新菌種の「ブルセラ症」、64歳男性が腎機能不全に

5/16(水) 8:18配信

産経新聞

 長野県在住の男性(64)が、人獣感染症「ブルセラ症」に感染し、腎機能不全になる重い症状に
なっていたことが15日、国立感染症研究所への取材で分かった。感染研が調べたところ、
国内外に存在しない新種の菌であることが判明。家畜によるブルセラ症の菌は海外から持ち込まれる
が、男性に渡航歴はなく、感染研などは感染源や経路などを調べている。

 感染研などによると、男性はかつてトラック運送業に従事し、現在は無職。自宅は長野県内の
山奥にあり、海外へ行ったことはなく、猫や鶏を飼育しているという。

 男性は昨年4月上旬ごろ食欲不振に陥り、39度を超える高熱が1週間続いた。

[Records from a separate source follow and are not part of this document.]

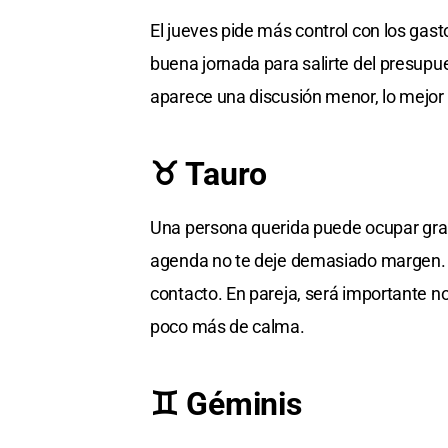
El jueves pide más control con los ga
buena jornada para salirte del presupues
aparece una discusión menor, lo mejor s
♉ Tauro
Una persona querida puede ocupar gran
agenda no te deje demasiado margen. S
contacto. En pareja, será importante no
poco más de calma.
♊ Géminis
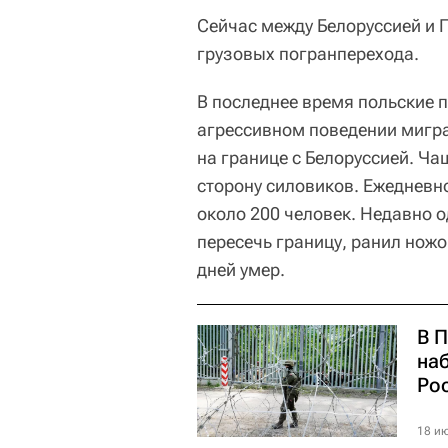
Сейчас между Белоруссией и 
грузовых погранперехода.
В последнее время польские 
агрессивном поведении мигр
на границе с Белоруссией. Чащ
сторону силовиков. Ежедневн
около 200 человек. Недавно 
пересечь границу, ранил ножо
дней умер.
В П
на
Ро
18 ию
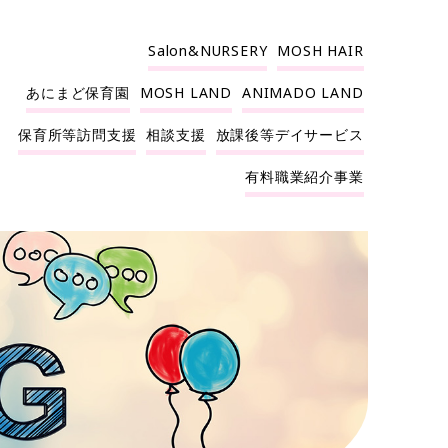
Salon&NURSERY
MOSH HAIR
あにまど保育園
MOSH LAND
ANIMADO LAND
保育所等訪問支援
相談支援
放課後等デイサービス
有料職業紹介事業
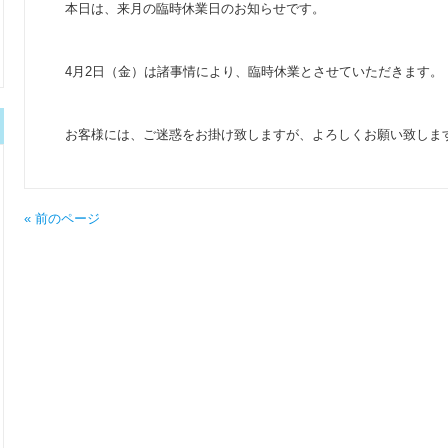
本日は、来月の臨時休業日のお知らせです。
4月2日（金）は諸事情により、臨時休業とさせていただきます。
お客様には、ご迷惑をお掛け致しますが、よろしくお願い致しま
« 前のページ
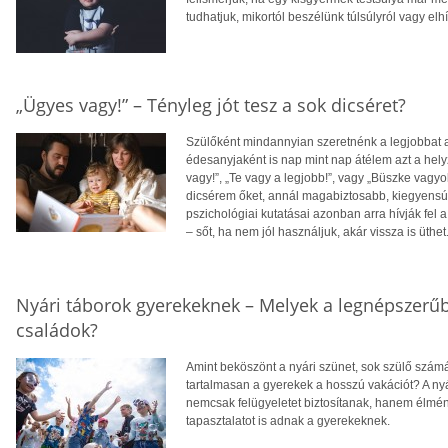
tudhatjuk, mikortól beszélünk túlsúlyról vagy elh
„Ügyes vagy!” – Tényleg jót tesz a sok dicséret?
Szülőként mindannyian szeretnénk a legjobbat
édesanyjaként is nap mint nap átélem azt a he
vagy!”, „Te vagy a legjobb!”, vagy „Büszke vagy
dicsérem őket, annál magabiztosabb, kiegyensúl
pszichológiai kutatásai azonban arra hívják fel
– sőt, ha nem jól használjuk, akár vissza is üthet
Nyári táborok gyerekeknek – Melyek a legnépszerűb
családok?
Amint beköszönt a nyári szünet, sok szülő számá
tartalmasan a gyerekek a hosszú vakációt? A ny
nemcsak felügyeletet biztosítanak, hanem élmén
tapasztalatot is adnak a gyerekeknek.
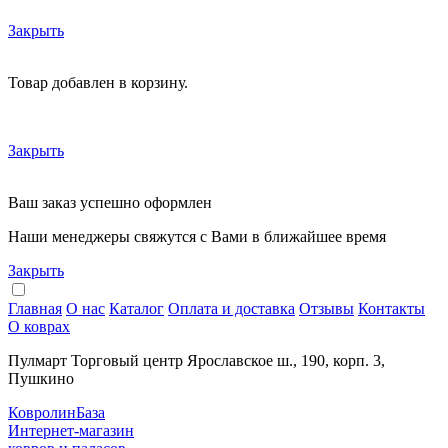
Закрыть
Товар добавлен в корзину.
Закрыть
Ваш заказ успешно оформлен
Наши менеджеры свяжутся с Вами в ближайшее время
Закрыть
Главная
О нас
Каталог
Оплата и доставка
Отзывы
Контакты
О коврах
Пулмарт Торговый центр Ярославское ш., 190, корп. 3,
Пушкино
КовролинБаза
Интернет-магазин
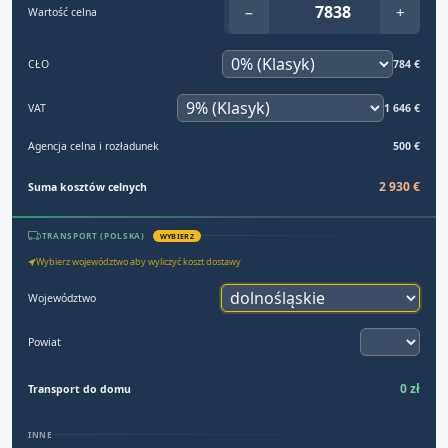
−
+
Wartość celna
CŁO
784 €
VAT
1 646 €
Agencja celna i rozładunek
500 €
2 930 €
Suma kosztów celnych
TRANSPORT (POLSKA)
WYBIERZ
Wybierz województwo aby wyliczyć koszt dostawy
Województwo
Powiat
0 zł
Transport do domu
INNE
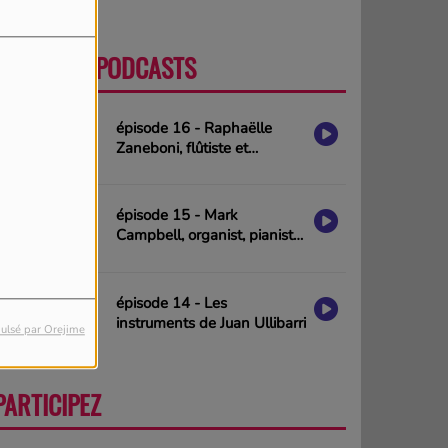
DERNIERS PODCASTS
PLUS
épisode 16 - Raphaëlle
Zaneboni, flûtiste et
compositrice
épisode 15 - Mark
Campbell, organist, pianist
& composer (interview in
english)
épisode 14 - Les
instruments de Juan Ullibarri
ulsé par Orejime
PARTICIPEZ
PLUS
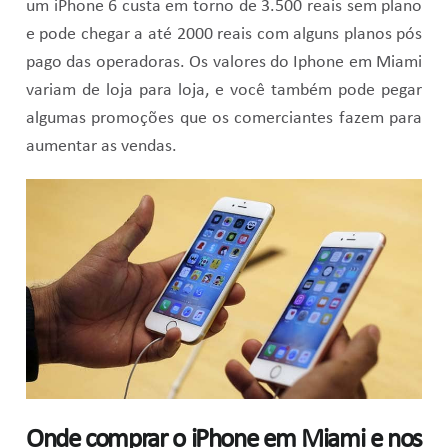
um iPhone 6 custa em torno de 3.500 reais sem plano
e pode chegar a até 2000 reais com alguns planos pós
pago das operadoras. Os valores do Iphone em Miami
variam de loja para loja, e você também pode pegar
algumas promoções que os comerciantes fazem para
aumentar as vendas.
Onde comprar o iPhone em Miami e nos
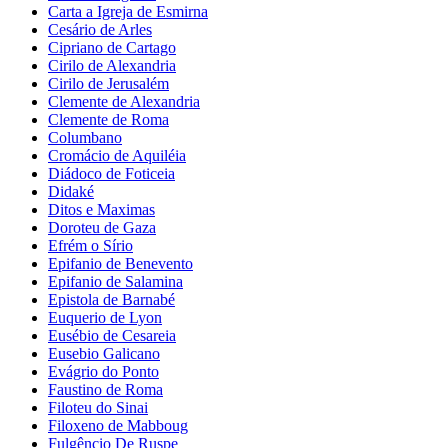
Carta a Igreja de Esmirna
Cesário de Arles
Cipriano de Cartago
Cirilo de Alexandria
Cirilo de Jerusalém
Clemente de Alexandria
Clemente de Roma
Columbano
Cromácio de Aquiléia
Diádoco de Foticeia
Didaké
Ditos e Maximas
Doroteu de Gaza
Efrém o Sírio
Epifanio de Benevento
Epifanio de Salamina
Epistola de Barnabé
Euquerio de Lyon
Eusébio de Cesareia
Eusebio Galicano
Evágrio do Ponto
Faustino de Roma
Filoteu do Sinai
Filoxeno de Mabboug
Fulgêncio De Ruspe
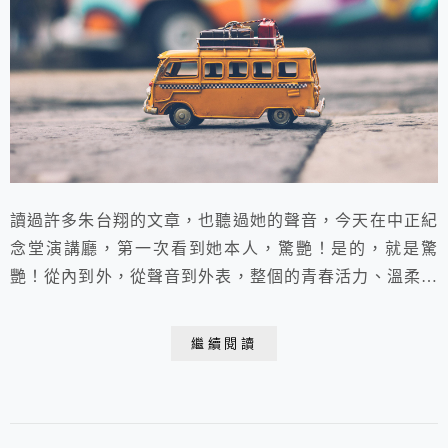
讀過許多朱台翔的文章，也聽過她的聲音，今天在中正紀
念堂演講廳，第一次看到她本人，驚艷！是的，就是驚
艷！從內到外，從聲音到外表，整個的青春活力、溫柔堅
定、充滿熱情！暗自期許，等有一天自己也當了阿嬤，也
要像她一樣.....朱朱很會說故事，今天她也說了她那個在
繼續閱讀
網路上已廣為流傳的「溫柔起床號」。 「教育無它，唯
愛而已。」 溫柔起床號 ...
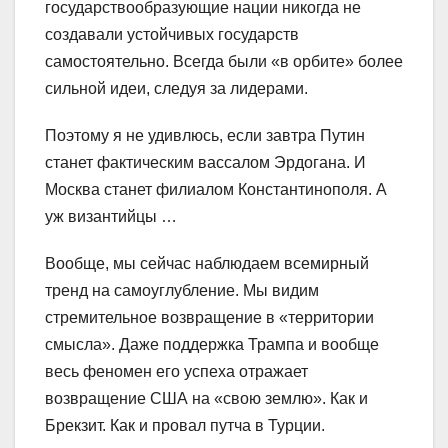
государствообразующие нации никогда не
создавали устойчивых государств
самостоятельно. Всегда были «в орбите» более
сильной идеи, следуя за лидерами.
Поэтому я не удивлюсь, если завтра Путин
станет фактическим вассалом Эрдогана. И
Москва станет филиалом Константинополя. А
уж византийцы …
Вообще, мы сейчас наблюдаем всемирный
тренд на самоуглубление. Мы видим
стремительное возвращение в «территории
смысла». Даже поддержка Трампа и вообще
весь феномен его успеха отражает
возвращение США на «свою землю». Как и
Брекзит. Как и провал путча в Турции.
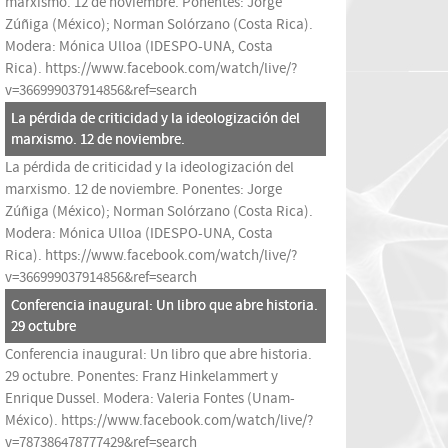
marxismo. 12 de noviembre. Ponentes: Jorge
Zúñiga (México); Norman Solórzano (Costa Rica).
Modera: Mónica Ulloa (IDESPO-UNA, Costa
Rica).
https://www.facebook.com/watch/live/?
v=366999037914856&ref=search
La pérdida de criticidad y la ideologización del
marxismo. 12 de noviembre.
La pérdida de criticidad y la ideologización del
marxismo. 12 de noviembre. Ponentes: Jorge
Zúñiga (México); Norman Solórzano (Costa Rica).
Modera: Mónica Ulloa (IDESPO-UNA, Costa
Rica).
https://www.facebook.com/watch/live/?
v=366999037914856&ref=search
Conferencia inaugural: Un libro que abre historia.
29 octubre
Conferencia inaugural: Un libro que abre historia.
29 octubre. Ponentes: Franz Hinkelammert y
Enrique Dussel. Modera: Valeria Fontes (Unam-
México).
https://www.facebook.com/watch/live/?
v=787386478777429&ref=search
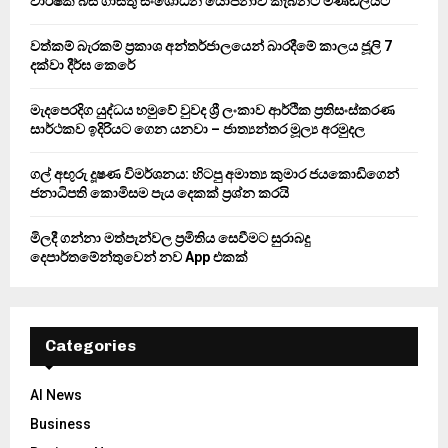
වාර්ෂික බස් ගාස්තු සංශෝධන යෝජනාව කැබිනට් මණ්ඩලයට
r
R
:
වත්කම් බැරකම් ප්‍රකාශ අන්තර්ජාලයෙන් බාරදීමේ කාලය ජූලි 7
C
දක්වා දීර්ඝ කෙරේ
H
මැදපෙරදිග යුද්ධය හමුවේ වුවද ශ්‍රී ලංකාව ආර්ථික ප්‍රතිසංස්කරණ
සාර්ථකව ඉදිරියට ගෙන යනවා – ජාත්‍යන්තර මූල්‍ය අරමුදල
ගල් අඟුරු දූෂණ විමර්ශනය: හිටපු අමාත්‍ය කුමාර ජයකොඩිගෙන්
ජනාධිපති කොමිසම පැය දෙකක් ප්‍රශ්න කරයි
මිලදී ගන්නා මත්පැන්වල ප්‍රමිතිය සෙවීමට සුරාබදු
දෙපාර්තමේන්තුවෙන් නව App එකක්
Categories
AI News
Business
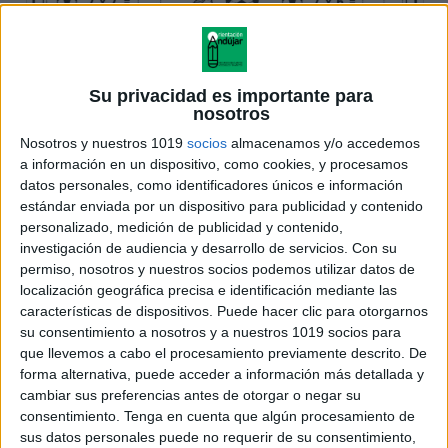
Su privacidad es importante para
nosotros
Nosotros y nuestros 1019
socios
almacenamos y/o accedemos
a información en un dispositivo, como cookies, y procesamos
datos personales, como identificadores únicos e información
estándar enviada por un dispositivo para publicidad y contenido
personalizado, medición de publicidad y contenido,
investigación de audiencia y desarrollo de servicios.
Con su
permiso, nosotros y nuestros socios podemos utilizar datos de
localización geográfica precisa e identificación mediante las
características de dispositivos. Puede hacer clic para otorgarnos
su consentimiento a nosotros y a nuestros 1019 socios para
que llevemos a cabo el procesamiento previamente descrito. De
forma alternativa, puede acceder a información más detallada y
cambiar sus preferencias antes de otorgar o negar su
consentimiento.
Tenga en cuenta que algún procesamiento de
sus datos personales puede no requerir de su consentimiento,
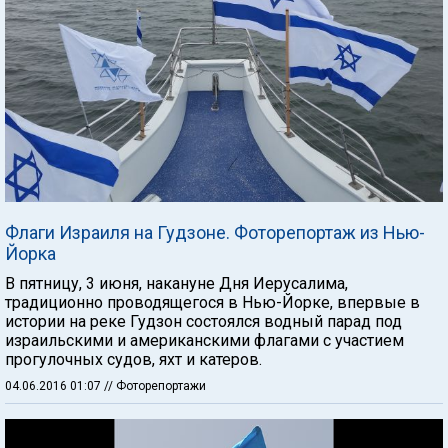
Флаги Израиля на Гудзоне. Фоторепортаж из Нью-
Йорка
В пятницу, 3 июня, накануне Дня Иерусалима,
традиционно проводящегося в Нью-Йорке, впервые в
истории на реке Гудзон состоялся водный парад под
израильскими и американскими флагами с участием
прогулочных судов, яхт и катеров.
04.06.2016 01:07
// Фоторепортажи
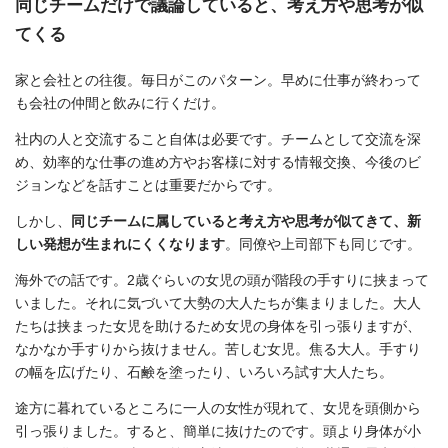
同じチームだけで議論していると、考え方や思考が似
てくる
家と会社との往復。毎日がこのパターン。早めに仕事が終わって
も会社の仲間と飲みに行くだけ。
社内の人と交流すること自体は必要です。チームとして交流を深
め、効率的な仕事の進め方やお客様に対する情報交換、今後のビ
ジョンなどを話すことは重要だからです。
しかし、
同じチームに属していると考え方や思考が似てきて、新
しい発想が生まれにくくなります
。同僚や上司部下も同じです。
海外での話です。2歳ぐらいの女児の頭が階段の手すりに挟まって
いました。それに気づいて大勢の大人たちが集まりました。大人
たちは挟まった女児を助けるため女児の身体を引っ張りますが、
なかなか手すりから抜けません。苦しむ女児。焦る大人。手すり
の幅を広げたり、石鹸を塗ったり、いろいろ試す大人たち。
途方に暮れているところに一人の女性が現れて、女児を頭側から
引っ張りました。すると、簡単に抜けたのです。頭より身体が小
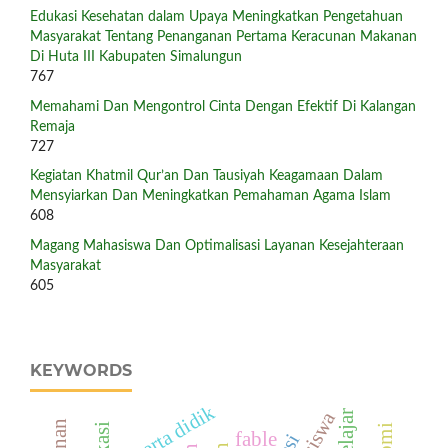
Edukasi Kesehatan dalam Upaya Meningkatkan Pengetahuan
Masyarakat Tentang Penanganan Pertama Keracunan Makanan
Di Huta III Kabupaten Simalungun
767
Memahami Dan Mengontrol Cinta Dengan Efektif Di Kalangan
Remaja
727
Kegiatan Khatmil Qur’an Dan Tausiyah Keagamaan Dalam
Mensyiarkan Dan Meningkatkan Pemahaman Agama Islam
608
Magang Mahasiswa Dan Optimalisasi Layanan Kesejahteraan
Masyarakat
605
KEYWORDS
peserta didik
fable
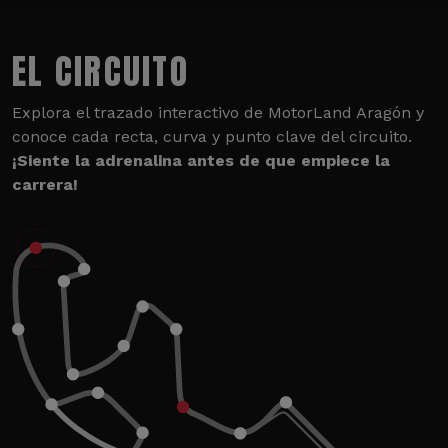
EL CIRCUITO
Explora el trazado interactivo de MotorLand Aragón y
conoce cada recta, curva y punto clave del circuito.
¡Siente la adrenalina antes de que empiece la
carrera!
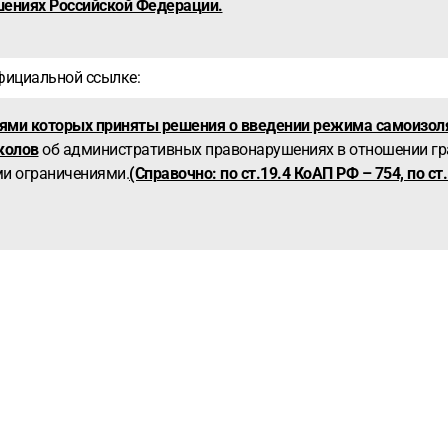
шениях Российской Федерации.
официальной ссылке:
лями которых приняты решения о введении режима самоизол
колов
об административных правонарушениях в отношении гр
ми ограничениями.
(Справочно: по ст.19.4 КоАП РФ – 754, по ст.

2カ月後には
腎機能が急速に悪化し、急性腎障害による尿毒症の診断で入院し、血液透析などを行った。治療後も

腎機能は回復せず、現在も透析治療を受けているという。

 感染研は、病院から男性の検体の送付を受けて診断。これまでに報告されていないブルセラ症の
新しい菌種であることが分かった。感染経路を特定するため、男性への聞き取りのほか、自宅周辺の
土壌や鶏糞などを採取して調べたが、ブルセラ菌は検出されなかった。

 ただ、菌の遺伝子解析で、宿主がネズミなどの齧歯(げっし)目に近いことも判明。感染した
ネズミなどと男性が接触した可能性もあるという。感染研の担当者は「特異な事例であり、
一般の人が心配するような感染例ではない」と説明した。